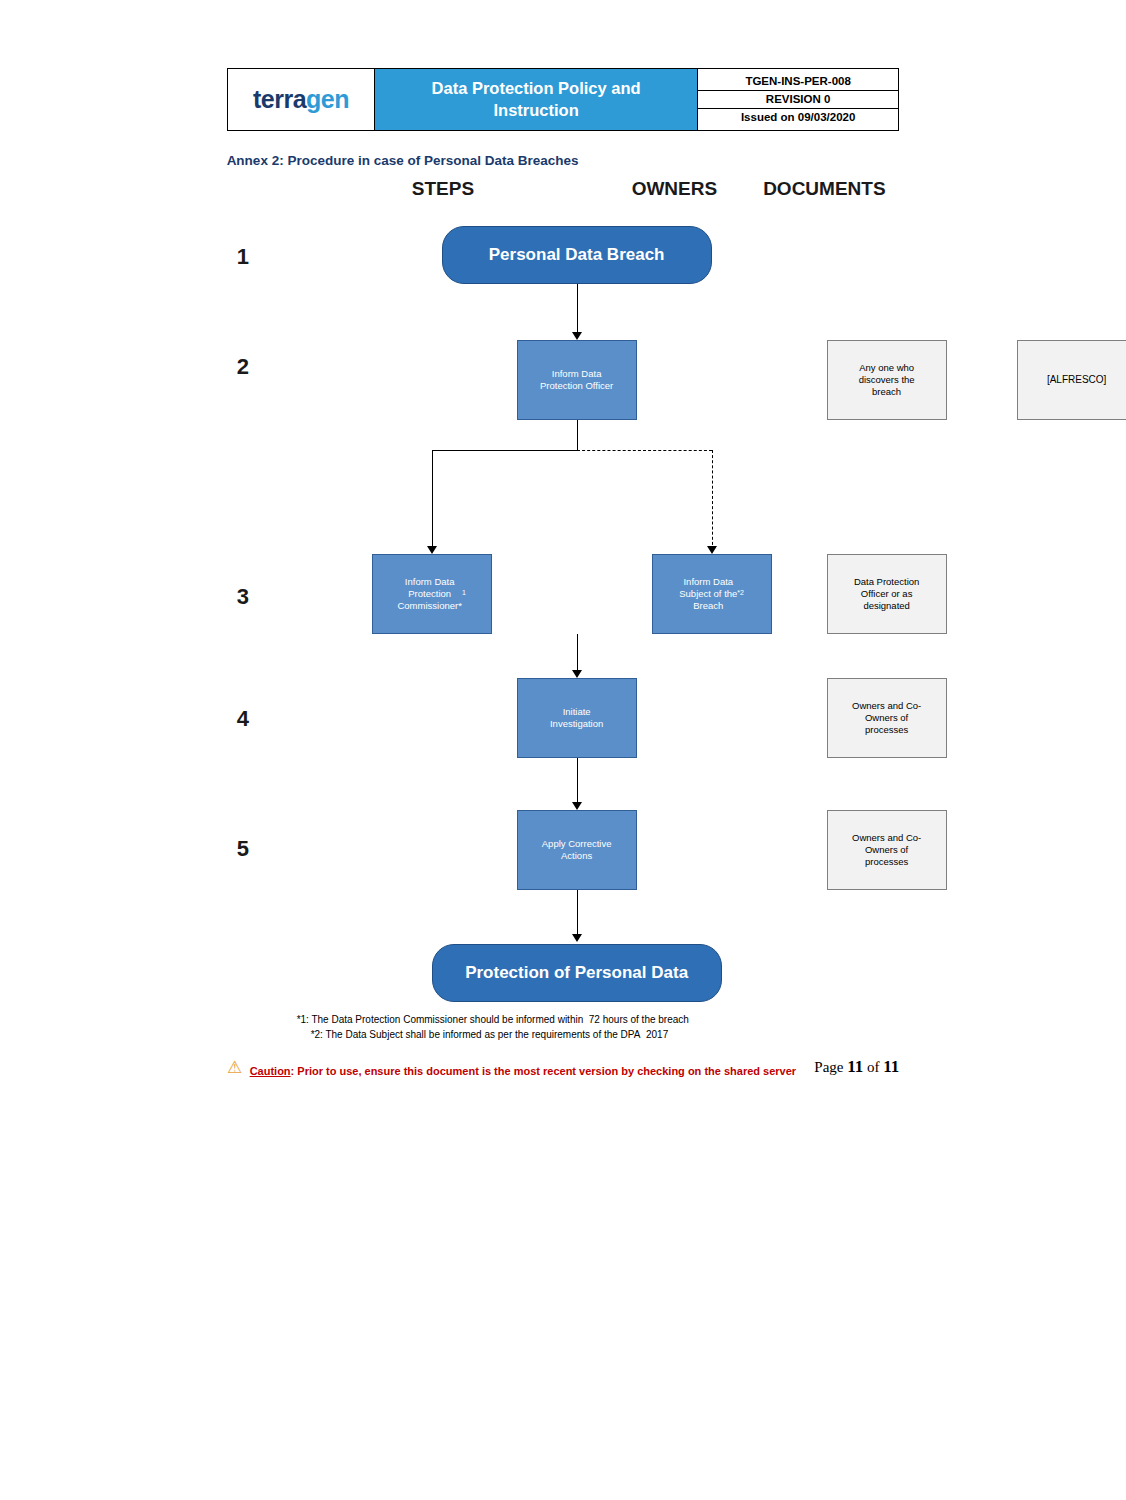| terra gen | Data Protection Policy and Instruction | / TGEN-INS-PER-008 / / REVISION 0 / / Issued on 09/03/2020 / |
Annex 2: Procedure in case of Personal Data Breaches
STEPS
OWNERS
DOCUMENTS
1
2
3
4
5
Personal Data Breach
Inform Data
Protection Officer
Any one who
discovers the
breach
[ALFRESCO]
Inform Data
Protection
Commissioner*1
Inform Data
Subject of the
Breach*2
Data Protection
Officer or as
designated
Initiate
Investigation
Owners and Co-
Owners of
processes
Apply Corrective
Actions
Owners and Co-
Owners of
processes
Protection of Personal Data
*1: The Data Protection Commissioner should be informed within 72 hours of the breach
*2: The Data Subject shall be informed as per the requirements of the DPA 2017
⚠ Caution: Prior to use, ensure this document is the most recent version by checking on the shared server Page 11 of 11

◇ ◇ ◇ ◇ ◇

Work task ::
Set down every line above exactly, pictures excluded.

Result of the task ::
| terra gen | Data Protection Policy and Instruction | / TGEN-INS-PER-008 / / REVISION 0 / / Issued on 09/03/2020 / |
Annex 2: Procedure in case of Personal Data Breaches
STEPS
OWNERS
DOCUMENTS
1
2
3
4
5
Personal Data Breach
Inform Data
Protection Officer
Any one who
discovers the
breach
[ALFRESCO]
Inform Data
Protection
Commissioner*1
Inform Data
Subject of the
Breach*2
Data Protection
Officer or as
designated
Initiate
Investigation
Owners and Co-
Owners of
processes
Apply Corrective
Actions
Owners and Co-
Owners of
processes
Protection of Personal Data
*1: The Data Protection Commissioner should be informed within 72 hours of the breach
*2: The Data Subject shall be informed as per the requirements of the DPA 2017
⚠ Caution: Prior to use, ensure this document is the most recent version by checking on the shared server Page 11 of 11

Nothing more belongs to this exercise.